Мы мгновенье впивались друг другу в глаза, как два носорога, готовые броситься друг на друга, чтобы быстрым ударом носов просадить крепким рогом друг друга; потом я надменно сказал:
- "Что ж нам не покажут места за столом!"
Я - был победителем: мобилизованное достоинство разложилось мгновенно меж баками; а метрдотель, покоренный моим независимым видом повел меня тотчас туда, за колонны; и показал нам два места за боковым малым столиком (нет, не за общим столом: и не против катавшего катышки лорда!). Я тотчас же снисходительным тоном заказал дорогого вина; и друг друга поняли; даже казалось: в лице метрдотеля теперь приобрел я союзника; и предпринял нападение на лорда: я в мыслях своих щекотал ему нос волосинкой.
Тут подали суп...
Беспредметная фешенебельность и вопиющая скука теперь водворилась над строем лопаток и лысин, принадлежавших, как знать, королям, принцам крови, купцам, адвокатам, ученым, парламентским деятелям, биржевым спекулянтам - Австралии, Полинезии, Африки и Европы (включая Америку).
Так, победив метрдотеля, служившего лорду, теперь полоскавшему зубы душистой водой, мы отбыли в половине десятого: из убежища королей на каирский трамвай.

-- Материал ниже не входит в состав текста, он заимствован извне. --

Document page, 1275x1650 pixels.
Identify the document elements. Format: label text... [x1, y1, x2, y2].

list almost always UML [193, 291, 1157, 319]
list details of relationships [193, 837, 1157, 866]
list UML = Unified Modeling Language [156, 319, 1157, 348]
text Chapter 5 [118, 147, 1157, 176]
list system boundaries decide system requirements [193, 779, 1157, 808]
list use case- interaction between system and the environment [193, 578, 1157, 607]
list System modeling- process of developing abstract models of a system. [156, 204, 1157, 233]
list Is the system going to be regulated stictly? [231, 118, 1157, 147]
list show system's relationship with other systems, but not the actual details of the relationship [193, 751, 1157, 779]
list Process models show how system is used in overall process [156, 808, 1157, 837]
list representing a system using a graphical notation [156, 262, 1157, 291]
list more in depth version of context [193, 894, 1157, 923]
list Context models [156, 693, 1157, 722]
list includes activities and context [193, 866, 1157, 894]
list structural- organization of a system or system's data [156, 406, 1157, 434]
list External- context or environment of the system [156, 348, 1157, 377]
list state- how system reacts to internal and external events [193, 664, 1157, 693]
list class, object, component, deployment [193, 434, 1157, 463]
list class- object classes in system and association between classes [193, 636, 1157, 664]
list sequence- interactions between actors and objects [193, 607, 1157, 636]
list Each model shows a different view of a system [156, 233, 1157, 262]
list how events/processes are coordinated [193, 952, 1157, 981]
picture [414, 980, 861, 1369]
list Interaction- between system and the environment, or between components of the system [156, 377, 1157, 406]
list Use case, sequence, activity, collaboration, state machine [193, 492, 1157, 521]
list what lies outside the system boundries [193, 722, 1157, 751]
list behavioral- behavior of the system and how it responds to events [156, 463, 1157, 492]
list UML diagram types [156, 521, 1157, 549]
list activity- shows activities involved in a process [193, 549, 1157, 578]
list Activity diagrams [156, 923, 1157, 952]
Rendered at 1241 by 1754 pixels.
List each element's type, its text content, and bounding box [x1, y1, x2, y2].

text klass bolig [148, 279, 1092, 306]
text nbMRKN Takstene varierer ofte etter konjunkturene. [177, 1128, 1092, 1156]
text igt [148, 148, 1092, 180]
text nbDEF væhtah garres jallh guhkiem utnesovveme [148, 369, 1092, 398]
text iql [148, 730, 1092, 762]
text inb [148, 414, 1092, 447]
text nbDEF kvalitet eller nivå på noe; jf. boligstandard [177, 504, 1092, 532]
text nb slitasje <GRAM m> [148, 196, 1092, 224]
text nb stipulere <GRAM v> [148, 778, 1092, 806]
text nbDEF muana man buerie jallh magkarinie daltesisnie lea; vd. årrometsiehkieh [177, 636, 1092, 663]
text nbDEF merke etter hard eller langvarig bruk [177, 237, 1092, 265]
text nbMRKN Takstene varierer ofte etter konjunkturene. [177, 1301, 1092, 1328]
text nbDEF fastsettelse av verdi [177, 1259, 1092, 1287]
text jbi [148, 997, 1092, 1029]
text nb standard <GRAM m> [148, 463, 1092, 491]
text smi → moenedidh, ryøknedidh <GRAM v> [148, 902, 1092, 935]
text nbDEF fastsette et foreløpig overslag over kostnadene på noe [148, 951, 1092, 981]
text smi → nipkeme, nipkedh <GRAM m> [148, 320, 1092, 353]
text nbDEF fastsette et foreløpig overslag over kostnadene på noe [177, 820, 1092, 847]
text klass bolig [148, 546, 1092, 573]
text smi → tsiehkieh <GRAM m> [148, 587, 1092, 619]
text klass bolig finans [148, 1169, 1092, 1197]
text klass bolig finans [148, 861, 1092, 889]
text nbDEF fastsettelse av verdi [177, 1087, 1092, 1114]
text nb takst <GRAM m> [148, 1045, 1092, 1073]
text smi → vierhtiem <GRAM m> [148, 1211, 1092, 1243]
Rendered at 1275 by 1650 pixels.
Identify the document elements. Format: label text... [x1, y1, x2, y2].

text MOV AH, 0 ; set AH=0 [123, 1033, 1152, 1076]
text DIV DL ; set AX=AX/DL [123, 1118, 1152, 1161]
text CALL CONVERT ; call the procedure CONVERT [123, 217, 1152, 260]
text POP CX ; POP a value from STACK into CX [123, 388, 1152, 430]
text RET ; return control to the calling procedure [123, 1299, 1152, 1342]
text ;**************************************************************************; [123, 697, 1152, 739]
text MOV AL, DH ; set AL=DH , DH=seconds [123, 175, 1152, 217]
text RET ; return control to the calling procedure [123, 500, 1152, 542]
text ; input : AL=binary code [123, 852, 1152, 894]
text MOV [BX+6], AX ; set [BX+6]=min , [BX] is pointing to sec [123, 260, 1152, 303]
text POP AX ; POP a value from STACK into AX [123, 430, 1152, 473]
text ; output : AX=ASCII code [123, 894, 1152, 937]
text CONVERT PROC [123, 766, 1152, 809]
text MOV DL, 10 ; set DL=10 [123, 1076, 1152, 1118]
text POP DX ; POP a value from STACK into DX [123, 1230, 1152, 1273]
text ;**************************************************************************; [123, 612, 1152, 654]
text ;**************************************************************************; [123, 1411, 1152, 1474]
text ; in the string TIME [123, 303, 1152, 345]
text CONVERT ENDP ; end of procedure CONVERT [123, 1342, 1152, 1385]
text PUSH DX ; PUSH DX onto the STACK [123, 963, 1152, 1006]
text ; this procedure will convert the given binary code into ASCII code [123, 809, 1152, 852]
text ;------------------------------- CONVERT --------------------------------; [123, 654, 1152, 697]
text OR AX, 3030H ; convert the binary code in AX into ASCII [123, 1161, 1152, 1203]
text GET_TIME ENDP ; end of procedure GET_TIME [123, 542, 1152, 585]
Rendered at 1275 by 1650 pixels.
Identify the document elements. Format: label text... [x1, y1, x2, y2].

Посещение Мемфиса, последнее воспоминание от Сфинкса, обед в Mene House мне стоят на исходе египетских впечатлений моих; потерявши надежду дождаться московского перевода для посещения Ассуана, прожившись ненужно в Каире, уже не могли отдаваться по-прежнему мы непосредственно жизни в Египте; но все впечатления путешествия нашего здесь углубились: Египет во мне бурно взрыл сокровенные мысли души, пребывавшие за порогом сознания в России и обусловившие наш исход из Москвы; мне в Египте открылся Египет второй: моя жизнь до Египта; размах этой жизни перед размахами жизни возможной казался мне, нет, не полетом, как прежде, а малым и скучным качаньем московского маятника под стеклом между стенками никеля; да, часы моей жизни сломались; и сломы путей обнаружились тотчас же по возвращении в Россию, где я ощутил одиноким себя и откуда с женою бежали надолго через одиннадцать месяцев.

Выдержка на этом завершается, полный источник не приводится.